- [Aim of the exercise]:
Lay out the text lines of the rows below as a Markdown table with the columns No. and Line, numbering each line in order. Leave out blank lines and the pictures.

- [The data]:
——
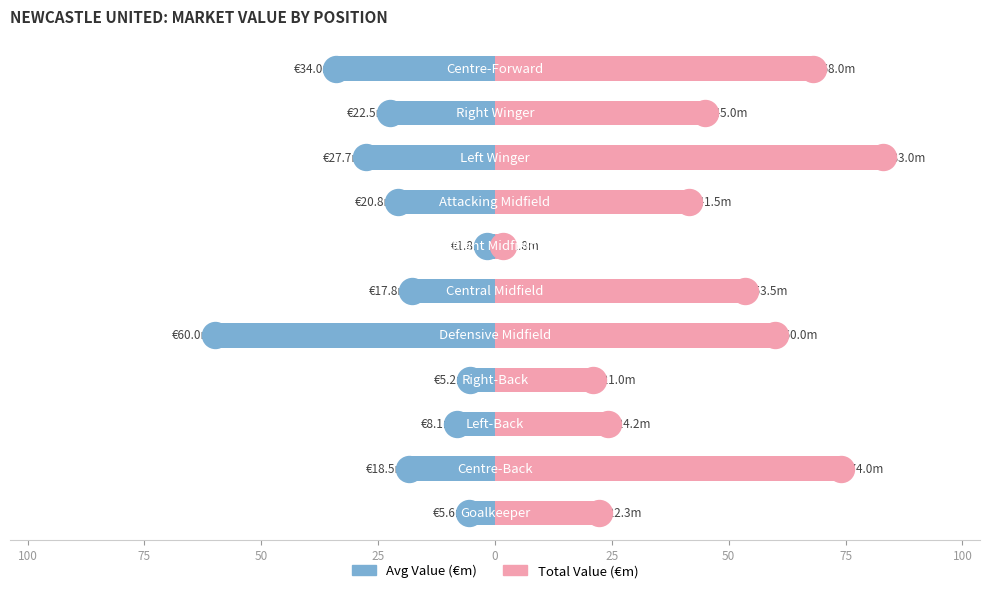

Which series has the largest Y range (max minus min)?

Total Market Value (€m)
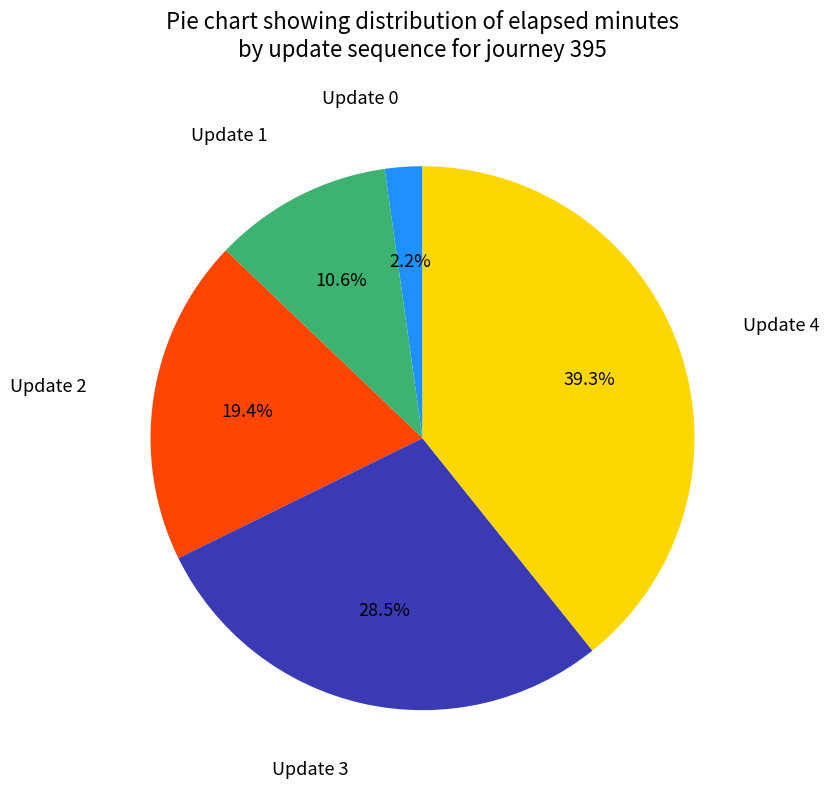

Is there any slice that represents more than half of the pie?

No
——
- [Task answer]:
| No. | Line |
|---|---|
| 1 | Which series has the largest Y range (max minus min)? |
| 2 | Total Market Value (€m) |
| 3 | Is there any slice that represents more than half of the pie? |
| 4 | No |